Trump publicou através do Truth Social tarde da noite que os EUA têm arsenais de armas quase ilimitados, muito acima do nível de outros países. Referiu que um grande número de armas avançadas está armazenado em alguns países periféricos, mas o tipo de munição não é especificado. As declarações levantaram preocupações sobre riscos geopolíticos e fornecimento de energia, e os preços do petróleo têm exercido pressão ascendente sobre eles.
Durante o fim de semana, os Estados Unidos e Israel realizaram centenas de ataques aéreos ao Irão, o primeiro dos quais matou o Líder Supremo iraniano, o aiatola Ali Khamenei. O Irão e os seus aliados retaliaram então disparando mísseis balísticos, foguetes e drones contra Israel e bases militares do Golfo nos Estados Unidos, causando caos em áreas residenciais e perturbando centenas de voos.
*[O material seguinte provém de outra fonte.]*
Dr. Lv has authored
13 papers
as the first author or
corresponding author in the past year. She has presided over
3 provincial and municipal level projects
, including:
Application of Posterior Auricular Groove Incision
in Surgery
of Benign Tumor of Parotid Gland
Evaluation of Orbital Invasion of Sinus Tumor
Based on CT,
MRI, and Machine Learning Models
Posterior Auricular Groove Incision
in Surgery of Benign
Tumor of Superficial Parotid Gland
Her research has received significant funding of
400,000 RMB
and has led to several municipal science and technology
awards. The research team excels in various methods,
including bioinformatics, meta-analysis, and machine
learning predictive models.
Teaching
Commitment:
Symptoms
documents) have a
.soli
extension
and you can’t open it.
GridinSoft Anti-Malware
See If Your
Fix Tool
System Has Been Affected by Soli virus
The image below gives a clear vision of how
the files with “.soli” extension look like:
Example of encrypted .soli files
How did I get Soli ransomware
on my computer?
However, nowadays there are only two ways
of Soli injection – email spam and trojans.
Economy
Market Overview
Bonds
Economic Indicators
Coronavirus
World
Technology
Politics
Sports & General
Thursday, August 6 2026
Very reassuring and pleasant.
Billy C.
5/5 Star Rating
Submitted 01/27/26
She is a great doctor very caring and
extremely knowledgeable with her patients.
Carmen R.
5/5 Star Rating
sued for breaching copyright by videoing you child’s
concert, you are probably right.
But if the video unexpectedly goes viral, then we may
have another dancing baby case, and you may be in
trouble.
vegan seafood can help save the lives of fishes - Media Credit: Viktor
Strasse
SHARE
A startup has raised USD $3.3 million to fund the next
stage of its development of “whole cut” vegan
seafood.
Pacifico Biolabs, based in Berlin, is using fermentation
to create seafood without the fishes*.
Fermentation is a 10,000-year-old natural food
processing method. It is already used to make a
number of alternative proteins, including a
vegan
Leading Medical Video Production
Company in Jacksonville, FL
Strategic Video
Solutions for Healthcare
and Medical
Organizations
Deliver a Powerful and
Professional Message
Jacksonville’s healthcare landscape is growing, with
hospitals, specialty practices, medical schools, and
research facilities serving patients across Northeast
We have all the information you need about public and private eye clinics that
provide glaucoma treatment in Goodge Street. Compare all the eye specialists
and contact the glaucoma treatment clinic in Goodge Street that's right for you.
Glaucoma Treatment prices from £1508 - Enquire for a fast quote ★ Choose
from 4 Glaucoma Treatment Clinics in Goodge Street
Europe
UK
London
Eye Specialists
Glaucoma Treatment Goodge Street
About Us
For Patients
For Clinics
As autoridades norte-americanas revelaram que uma variedade de armas foram usadas na operação, incluindo drones, mísseis ofensivos e interceptores. Isto levantou preocupações quanto à sustentabilidade dos restantes stocks de munições de longo alcance do Pentágono, especialmente se o stock de mísseis de cruzeiro Tomahawk é suficiente para lidar com possíveis conflitos futuros, incluindo a necessidade de dissuasão contra a China.
Analistas apontaram que a declaração de Trump sobre os stocks de armas não só envia um sinal de superioridade militar, como pode também afetar indiretamente as expectativas do mercado internacional e as tendências dos preços da energia. À medida que as tensões geopolíticas continuam, os investidores globais irão acompanhar de perto a duração da operação militar dos EUA e o seu potencial impacto na inflação, nos mercados energéticos e nos mercados financeiros.
A postura belicista do presidente dos EUA agravou a aversão ao risco de mercado e colocou novos desafios para os investidores na gestão de riscos geopolíticos.